**YOUR OBJECTIVE:**
In the comment thread about Double XX film, retype the wording from "Further research says" up to and including "heel and toe.", unchanged.

**SUPPLIED PASSAGE:**
++++++++++

10 responses to “Recommended reading”

  1. Andy Umbo Avatar
    Andy Umbo

    If Double XX is anything like the Super Double XX sheet film of my youth, it’d be a winner. It was one of Kodak’s longest “scale” films, and in college, because of this, we used it for separation negs when we were making color dye transfers. I always wondered why Kodak didn’t have a 120 roll film version when sheet film was still available, which it did at one time; but I was told by the tech reps that the granularity was no different than Tri-X. Too bad because the scale certainly was! I’d be tempted to try a few rolls of this in 120 if I was currently processing my own stuff!

    1. Jim Grey Avatar

      XX is a motion picture stock, so it’s probably not related to Super XX. Or so I’d guess!

      1. Andy Umbo Avatar
        Andy Umbo

        Further research says that if anything, Double XX movie film actually has a compressed scale and looks “flat”, so that the contrast it gains when it’s “printed” onto projection stock looks “normal”. My actually movie shooting buds say that you can also shoot it at different asa/iso speeds, and push and pull processing to control contrast, and many people who elect to shoot it for movies experiment with this before committing to a certain asa/processing configuration. But in essence, you are correct, probably not even close to the old Super Double XX, which had a huge and straight “curve” with very little heel and toe.

++++++++++

Items from a data source:

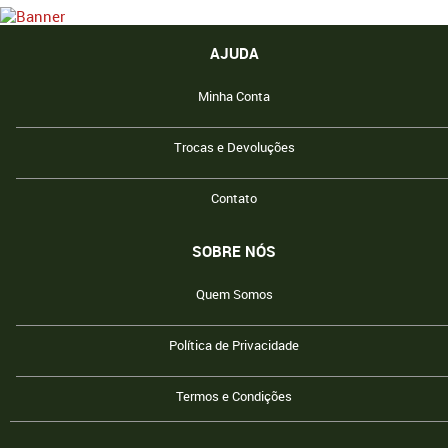
AJUDA
Minha Conta
Trocas e Devoluções
Contato
SOBRE NÓS
Quem Somos
Política de Privacidade
Termos e Condições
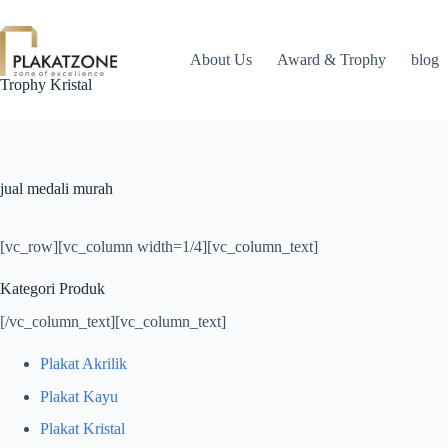
Skip
to
content
About Us
Award & Trophy
blog
Trophy Kristal
jual medali murah
[vc_row][vc_column width=1/4][vc_column_text]
Kategori Produk
[/vc_column_text][vc_column_text]
Plakat Akrilik
Plakat Kayu
Plakat Kristal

++++++++++

**RESULT FOR THIS TASK:**
Further research says that if anything, Double XX movie film actually has a compressed scale and looks “flat”, so that the contrast it gains when it’s “printed” onto projection stock looks “normal”. My actually movie shooting buds say that you can also shoot it at different asa/iso speeds, and push and pull processing to control contrast, and many people who elect to shoot it for movies experiment with this before committing to a certain asa/processing configuration. But in essence, you are correct, probably not even close to the old Super Double XX, which had a huge and straight “curve” with very little heel and toe.